*** Opening Recorded information ***
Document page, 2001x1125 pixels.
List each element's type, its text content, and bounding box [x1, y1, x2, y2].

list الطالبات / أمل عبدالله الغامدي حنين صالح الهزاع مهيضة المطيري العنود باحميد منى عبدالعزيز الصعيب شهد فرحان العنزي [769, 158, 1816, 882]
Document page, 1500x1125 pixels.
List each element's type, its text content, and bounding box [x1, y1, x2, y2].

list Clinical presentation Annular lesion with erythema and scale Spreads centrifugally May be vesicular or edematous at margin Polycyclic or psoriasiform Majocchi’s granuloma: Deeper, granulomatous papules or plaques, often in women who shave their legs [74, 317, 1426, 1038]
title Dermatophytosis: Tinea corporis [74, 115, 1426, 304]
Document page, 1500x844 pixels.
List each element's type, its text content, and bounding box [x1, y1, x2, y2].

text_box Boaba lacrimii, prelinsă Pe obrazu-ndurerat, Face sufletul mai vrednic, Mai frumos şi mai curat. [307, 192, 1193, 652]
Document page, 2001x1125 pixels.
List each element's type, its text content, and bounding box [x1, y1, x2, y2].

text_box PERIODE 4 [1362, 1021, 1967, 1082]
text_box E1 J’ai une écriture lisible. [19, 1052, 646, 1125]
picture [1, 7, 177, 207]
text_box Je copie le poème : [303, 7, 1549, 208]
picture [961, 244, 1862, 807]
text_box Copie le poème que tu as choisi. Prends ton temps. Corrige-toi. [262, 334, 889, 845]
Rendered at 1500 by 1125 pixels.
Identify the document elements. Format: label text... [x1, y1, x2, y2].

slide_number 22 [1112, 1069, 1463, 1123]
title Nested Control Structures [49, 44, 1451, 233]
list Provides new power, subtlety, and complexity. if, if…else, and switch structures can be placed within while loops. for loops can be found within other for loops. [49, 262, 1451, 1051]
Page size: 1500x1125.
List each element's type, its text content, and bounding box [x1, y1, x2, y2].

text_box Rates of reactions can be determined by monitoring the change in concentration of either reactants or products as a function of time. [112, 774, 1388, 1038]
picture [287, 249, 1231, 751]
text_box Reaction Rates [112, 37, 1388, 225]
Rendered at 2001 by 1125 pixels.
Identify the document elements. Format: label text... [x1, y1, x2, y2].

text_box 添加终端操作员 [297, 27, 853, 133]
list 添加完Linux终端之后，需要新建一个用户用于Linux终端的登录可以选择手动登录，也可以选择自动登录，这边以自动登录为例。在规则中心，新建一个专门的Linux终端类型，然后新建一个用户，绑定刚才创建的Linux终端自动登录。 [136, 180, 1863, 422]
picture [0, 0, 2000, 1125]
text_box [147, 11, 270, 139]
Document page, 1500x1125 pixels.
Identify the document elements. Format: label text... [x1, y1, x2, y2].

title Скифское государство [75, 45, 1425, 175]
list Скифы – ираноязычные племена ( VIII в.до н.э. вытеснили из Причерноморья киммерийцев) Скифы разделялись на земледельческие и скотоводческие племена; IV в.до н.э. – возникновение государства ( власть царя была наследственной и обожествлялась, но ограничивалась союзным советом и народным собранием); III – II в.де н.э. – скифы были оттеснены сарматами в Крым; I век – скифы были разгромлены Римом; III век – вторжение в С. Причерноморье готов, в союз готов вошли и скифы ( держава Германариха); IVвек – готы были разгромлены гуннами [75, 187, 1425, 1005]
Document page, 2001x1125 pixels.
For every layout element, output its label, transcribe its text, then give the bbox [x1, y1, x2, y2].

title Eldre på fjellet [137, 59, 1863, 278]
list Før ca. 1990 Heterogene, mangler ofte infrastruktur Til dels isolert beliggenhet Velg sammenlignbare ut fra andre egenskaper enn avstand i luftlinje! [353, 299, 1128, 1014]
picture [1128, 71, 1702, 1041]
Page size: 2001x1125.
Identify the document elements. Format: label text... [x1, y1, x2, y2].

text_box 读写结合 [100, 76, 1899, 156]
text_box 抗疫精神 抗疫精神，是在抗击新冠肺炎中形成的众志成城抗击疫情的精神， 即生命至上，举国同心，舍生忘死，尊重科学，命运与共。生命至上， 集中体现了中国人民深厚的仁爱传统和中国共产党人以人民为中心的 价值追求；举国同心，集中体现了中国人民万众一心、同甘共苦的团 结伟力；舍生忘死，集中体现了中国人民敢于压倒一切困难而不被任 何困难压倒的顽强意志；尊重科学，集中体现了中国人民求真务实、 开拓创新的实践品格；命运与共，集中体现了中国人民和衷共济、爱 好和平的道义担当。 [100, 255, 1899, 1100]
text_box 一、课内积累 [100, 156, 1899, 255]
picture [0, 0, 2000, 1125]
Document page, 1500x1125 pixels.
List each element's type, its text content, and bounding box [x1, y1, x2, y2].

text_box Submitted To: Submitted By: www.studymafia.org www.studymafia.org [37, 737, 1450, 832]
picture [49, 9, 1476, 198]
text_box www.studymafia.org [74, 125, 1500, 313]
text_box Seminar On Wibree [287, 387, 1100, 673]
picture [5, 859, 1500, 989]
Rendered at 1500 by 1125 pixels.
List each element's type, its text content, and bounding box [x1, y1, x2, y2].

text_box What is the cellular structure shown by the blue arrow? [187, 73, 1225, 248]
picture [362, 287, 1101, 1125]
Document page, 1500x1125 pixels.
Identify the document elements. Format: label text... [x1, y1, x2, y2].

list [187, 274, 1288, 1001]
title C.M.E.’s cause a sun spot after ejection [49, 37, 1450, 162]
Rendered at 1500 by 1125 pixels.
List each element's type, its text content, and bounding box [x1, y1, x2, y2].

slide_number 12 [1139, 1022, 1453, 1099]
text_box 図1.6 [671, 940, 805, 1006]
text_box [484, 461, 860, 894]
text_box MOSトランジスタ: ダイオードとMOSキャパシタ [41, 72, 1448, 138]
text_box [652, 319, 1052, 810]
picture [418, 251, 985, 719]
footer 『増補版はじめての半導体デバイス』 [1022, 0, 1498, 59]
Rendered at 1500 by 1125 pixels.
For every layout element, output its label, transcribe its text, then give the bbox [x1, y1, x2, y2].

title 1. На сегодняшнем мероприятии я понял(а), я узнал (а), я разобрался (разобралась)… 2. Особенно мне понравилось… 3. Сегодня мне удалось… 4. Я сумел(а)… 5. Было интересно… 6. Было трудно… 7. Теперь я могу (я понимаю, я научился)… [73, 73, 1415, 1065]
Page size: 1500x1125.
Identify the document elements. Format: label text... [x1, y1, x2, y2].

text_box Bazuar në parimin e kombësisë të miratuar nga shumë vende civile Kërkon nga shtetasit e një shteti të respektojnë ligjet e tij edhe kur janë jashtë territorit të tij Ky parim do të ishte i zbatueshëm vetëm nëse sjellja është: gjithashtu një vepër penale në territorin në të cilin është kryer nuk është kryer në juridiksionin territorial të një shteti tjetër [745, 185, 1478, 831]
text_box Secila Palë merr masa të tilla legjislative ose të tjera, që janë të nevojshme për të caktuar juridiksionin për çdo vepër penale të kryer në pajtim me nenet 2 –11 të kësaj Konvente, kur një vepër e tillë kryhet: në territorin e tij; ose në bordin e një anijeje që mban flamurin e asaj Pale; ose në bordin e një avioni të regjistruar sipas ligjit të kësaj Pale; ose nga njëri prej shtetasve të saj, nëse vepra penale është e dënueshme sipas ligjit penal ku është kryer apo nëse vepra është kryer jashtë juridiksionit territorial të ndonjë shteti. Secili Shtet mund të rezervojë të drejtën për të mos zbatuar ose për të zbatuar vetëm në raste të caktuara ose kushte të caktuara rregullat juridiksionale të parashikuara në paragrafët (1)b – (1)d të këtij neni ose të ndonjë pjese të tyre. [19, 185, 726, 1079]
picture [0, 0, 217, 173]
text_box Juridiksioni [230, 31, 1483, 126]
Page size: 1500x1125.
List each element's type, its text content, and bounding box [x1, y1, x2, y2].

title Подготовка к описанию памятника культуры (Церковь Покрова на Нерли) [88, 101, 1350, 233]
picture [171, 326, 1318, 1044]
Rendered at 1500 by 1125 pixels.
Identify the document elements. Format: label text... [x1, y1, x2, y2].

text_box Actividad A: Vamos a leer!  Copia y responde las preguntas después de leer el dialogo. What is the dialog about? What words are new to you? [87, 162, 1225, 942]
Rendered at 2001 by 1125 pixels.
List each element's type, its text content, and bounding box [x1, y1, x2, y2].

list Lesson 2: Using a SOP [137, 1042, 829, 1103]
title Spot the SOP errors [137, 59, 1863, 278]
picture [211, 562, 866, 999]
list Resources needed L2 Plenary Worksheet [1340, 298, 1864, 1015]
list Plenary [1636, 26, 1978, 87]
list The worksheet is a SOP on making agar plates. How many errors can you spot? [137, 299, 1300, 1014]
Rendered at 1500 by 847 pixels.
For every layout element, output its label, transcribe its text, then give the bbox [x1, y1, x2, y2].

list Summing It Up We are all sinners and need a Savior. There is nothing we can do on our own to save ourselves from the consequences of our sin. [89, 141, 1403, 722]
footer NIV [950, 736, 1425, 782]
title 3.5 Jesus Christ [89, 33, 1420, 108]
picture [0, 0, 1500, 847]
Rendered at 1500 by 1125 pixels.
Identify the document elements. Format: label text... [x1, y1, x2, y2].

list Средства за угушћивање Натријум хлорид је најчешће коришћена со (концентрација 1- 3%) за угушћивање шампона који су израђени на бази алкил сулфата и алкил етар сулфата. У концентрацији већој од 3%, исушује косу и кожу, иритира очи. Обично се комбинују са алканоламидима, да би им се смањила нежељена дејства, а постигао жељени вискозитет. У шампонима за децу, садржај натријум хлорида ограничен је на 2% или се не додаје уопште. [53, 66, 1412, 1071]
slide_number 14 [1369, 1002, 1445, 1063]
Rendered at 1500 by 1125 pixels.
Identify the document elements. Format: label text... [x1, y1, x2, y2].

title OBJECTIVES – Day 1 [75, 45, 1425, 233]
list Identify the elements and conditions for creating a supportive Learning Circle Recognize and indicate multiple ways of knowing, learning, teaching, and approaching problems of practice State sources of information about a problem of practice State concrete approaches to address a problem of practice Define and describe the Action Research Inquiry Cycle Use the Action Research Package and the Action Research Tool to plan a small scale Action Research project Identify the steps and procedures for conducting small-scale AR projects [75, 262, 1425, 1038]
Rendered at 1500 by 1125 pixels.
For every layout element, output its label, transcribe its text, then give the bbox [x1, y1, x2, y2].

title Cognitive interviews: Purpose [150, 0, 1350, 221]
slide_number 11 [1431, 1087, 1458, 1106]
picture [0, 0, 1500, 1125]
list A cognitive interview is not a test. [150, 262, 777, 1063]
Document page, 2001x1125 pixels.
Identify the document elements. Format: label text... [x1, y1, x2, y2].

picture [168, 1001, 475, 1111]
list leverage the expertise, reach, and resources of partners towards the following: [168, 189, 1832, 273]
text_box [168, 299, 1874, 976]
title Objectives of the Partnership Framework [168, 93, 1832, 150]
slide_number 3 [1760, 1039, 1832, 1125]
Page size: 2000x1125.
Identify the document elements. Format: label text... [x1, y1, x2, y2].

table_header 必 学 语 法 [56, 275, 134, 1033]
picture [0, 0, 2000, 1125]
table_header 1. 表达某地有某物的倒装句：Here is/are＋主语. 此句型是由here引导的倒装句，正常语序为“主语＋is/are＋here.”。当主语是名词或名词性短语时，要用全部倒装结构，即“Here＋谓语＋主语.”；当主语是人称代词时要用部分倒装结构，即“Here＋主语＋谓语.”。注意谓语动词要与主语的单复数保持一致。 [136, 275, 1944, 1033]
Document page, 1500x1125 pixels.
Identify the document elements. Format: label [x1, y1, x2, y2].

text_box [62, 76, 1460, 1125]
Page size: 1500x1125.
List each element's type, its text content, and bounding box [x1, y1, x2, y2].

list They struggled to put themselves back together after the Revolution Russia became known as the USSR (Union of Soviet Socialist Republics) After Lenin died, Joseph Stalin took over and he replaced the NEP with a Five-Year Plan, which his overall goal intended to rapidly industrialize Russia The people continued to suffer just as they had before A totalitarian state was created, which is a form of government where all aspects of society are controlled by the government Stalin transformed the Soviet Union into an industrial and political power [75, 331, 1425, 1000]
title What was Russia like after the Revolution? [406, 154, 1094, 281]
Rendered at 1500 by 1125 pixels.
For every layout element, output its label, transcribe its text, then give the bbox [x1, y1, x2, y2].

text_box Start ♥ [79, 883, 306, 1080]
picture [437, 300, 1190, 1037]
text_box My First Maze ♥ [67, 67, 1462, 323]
*** Closing Recorded information ***
● **Work to be completed**
From the beginning of the listing above down to the line with "Document page, 1500x844 pixels.", every line should be restated exactly.

● **Solution to this problem**
Document page, 2001x1125 pixels.
List each element's type, its text content, and bounding box [x1, y1, x2, y2].

list الطالبات / أمل عبدالله الغامدي حنين صالح الهزاع مهيضة المطيري العنود باحميد منى عبدالعزيز الصعيب شهد فرحان العنزي [769, 158, 1816, 882]
Document page, 1500x1125 pixels.
List each element's type, its text content, and bounding box [x1, y1, x2, y2].

list Clinical presentation Annular lesion with erythema and scale Spreads centrifugally May be vesicular or edematous at margin Polycyclic or psoriasiform Majocchi’s granuloma: Deeper, granulomatous papules or plaques, often in women who shave their legs [74, 317, 1426, 1038]
title Dermatophytosis: Tinea corporis [74, 115, 1426, 304]
Document page, 1500x844 pixels.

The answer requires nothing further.